### Text segment
#####

HD 136138

Observation data Epoch J2000.0 Equinox ICRS
- Constellation: Serpens
- Right ascension: 15^{h} 18^{m} 24.507^{s}
- Declination: +20° 34′ 21.95″
- Apparent magnitude (V): 5.68 + 15.3

Characteristics
- Evolutionary stage: Horizontal branch + white dwarf
- Spectral type: G8IIIa + DA1.7
- B−V color index: 0.972±0.004
- Variable type: Constant

Astrometry
- Radial velocity (R_{v}): −7.74±0.07 km/s
- Proper motion (μ): RA: −12.993 mas/yr Dec.: −22.380 mas/yr
- Parallax (π): 7.7902±0.2193 mas
- Distance: 420 ± 10 ly (128 ± 4 pc)
- Absolute magnitude (M_{V}): 0.65±0.15

Orbit
- Period (P): 506.45±0.18 d
- Semi-major axis (a): 4.14±0.52" (≥ 41.76±0.34 Gm)
- Eccentricity (e): 0.3353±0.0056
- Inclination (i): 42.9±6.7°
- Longitude of the node (Ω): 207.0±7.4°
- Periastron epoch (T): 2,453,240.3±1.3 MJD
- Argument of periastron (ω) (secondary): 35.0±1.4°
- Semi-amplitude (K_{1}) (primary): 6.340±0.044 km/s

Details

A
- Mass: 1.84±0.40 M_{☉}
- Radius: 10.3 R_{☉}
- Luminosity: 56.2 L_{☉}
- Surface gravity (log g): 2.68 cgs
- Temperature: 4,960±100 K
- Metallicity [Fe/H]: −0.08±0.09 dex
- Age: 1.45 Gyr

B
- Mass: 0.59±0.12 or 0.79±0.09 M_{☉}
- Surface gravity (log g): 8.25±0.15 cgs
- Temperature: 30,400±780 K
- Other designations: BD+21°2755, FK5 1400, GC 20575, HD 136138, HIP 74896, HR 5692, SAO 83755, WD 1516+207

Database references
- SIMBAD: data

= HD 136138 =

Star in the constellation Serpens

HD 136138, or HR 5692, is a binary star system in the Serpens Caput segment of the Serpens constellation. It has a golden hue like the Sun and is dimly visible to the naked eye with an apparent visual magnitude of 5.68; the light contribution from the companion is effectively negligible. This system is located at a distance of approximately 420 light years from the Sun based on parallax. It is drifting closer with a radial velocity of −7.7 km/s and has a proper motion of 23.5 mas·yr^{−1}.

#####

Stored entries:
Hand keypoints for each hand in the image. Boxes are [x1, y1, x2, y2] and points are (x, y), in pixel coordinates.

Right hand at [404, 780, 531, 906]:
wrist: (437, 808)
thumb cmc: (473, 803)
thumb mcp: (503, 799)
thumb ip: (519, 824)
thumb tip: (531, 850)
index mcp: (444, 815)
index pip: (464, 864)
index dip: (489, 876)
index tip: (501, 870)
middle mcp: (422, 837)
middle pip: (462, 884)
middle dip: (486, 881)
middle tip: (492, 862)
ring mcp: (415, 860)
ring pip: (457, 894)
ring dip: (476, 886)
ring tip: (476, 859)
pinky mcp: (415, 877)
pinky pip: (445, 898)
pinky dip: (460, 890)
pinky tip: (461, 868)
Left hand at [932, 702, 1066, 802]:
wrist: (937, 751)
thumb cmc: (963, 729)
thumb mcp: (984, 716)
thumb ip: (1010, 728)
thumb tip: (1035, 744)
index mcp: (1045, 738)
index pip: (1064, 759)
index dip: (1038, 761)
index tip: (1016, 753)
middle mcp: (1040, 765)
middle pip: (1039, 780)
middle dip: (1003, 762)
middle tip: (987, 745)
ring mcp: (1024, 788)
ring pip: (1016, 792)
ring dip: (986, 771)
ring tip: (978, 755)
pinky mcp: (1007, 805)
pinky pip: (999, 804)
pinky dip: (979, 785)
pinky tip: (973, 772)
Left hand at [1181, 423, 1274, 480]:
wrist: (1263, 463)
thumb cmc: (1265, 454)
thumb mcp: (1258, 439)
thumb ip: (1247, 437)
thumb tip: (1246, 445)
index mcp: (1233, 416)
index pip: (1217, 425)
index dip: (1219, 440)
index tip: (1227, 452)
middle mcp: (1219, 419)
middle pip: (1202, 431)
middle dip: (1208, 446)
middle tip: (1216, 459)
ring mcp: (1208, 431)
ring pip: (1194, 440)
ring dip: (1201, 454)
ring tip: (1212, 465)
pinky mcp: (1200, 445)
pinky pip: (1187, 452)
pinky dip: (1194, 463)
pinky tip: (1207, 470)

#####

### Work task
Please continue the article on the binary star HD 136138, starting right after its last sentence.

### Answer to the problem
The radial velocity variation of this star was reported by J. R. de Medeiros and M. Mayor in 1999, and it was confirmed as a binary by A. Frankowski and colleagues in 2007 using proper motion measurements. It is an unresolved, single-lined spectroscopic binary system with an orbital period of 506.45 days and an eccentricity (ovalness) of 0.335. Proper motion measurements allow an estimate of the orbital inclination angle as ~43°. Their semimajor axis is around 2.0 AU, or double the distance from the Earth to the Sun.

The stellar classification of the primary component is G8IIIa, indicating this is a evolved G-type giant star that has exhausted the supply of hydrogen at its core. It is a red clump giant that is generating energy through core helium fusion. There is some ambiguous evidence for this being a mild barium star of class Ba0.3, with the spectra showing marginal overabundances of s-process elements. A low level of X-ray emission has been detected, which appears to be coming from the star's corona.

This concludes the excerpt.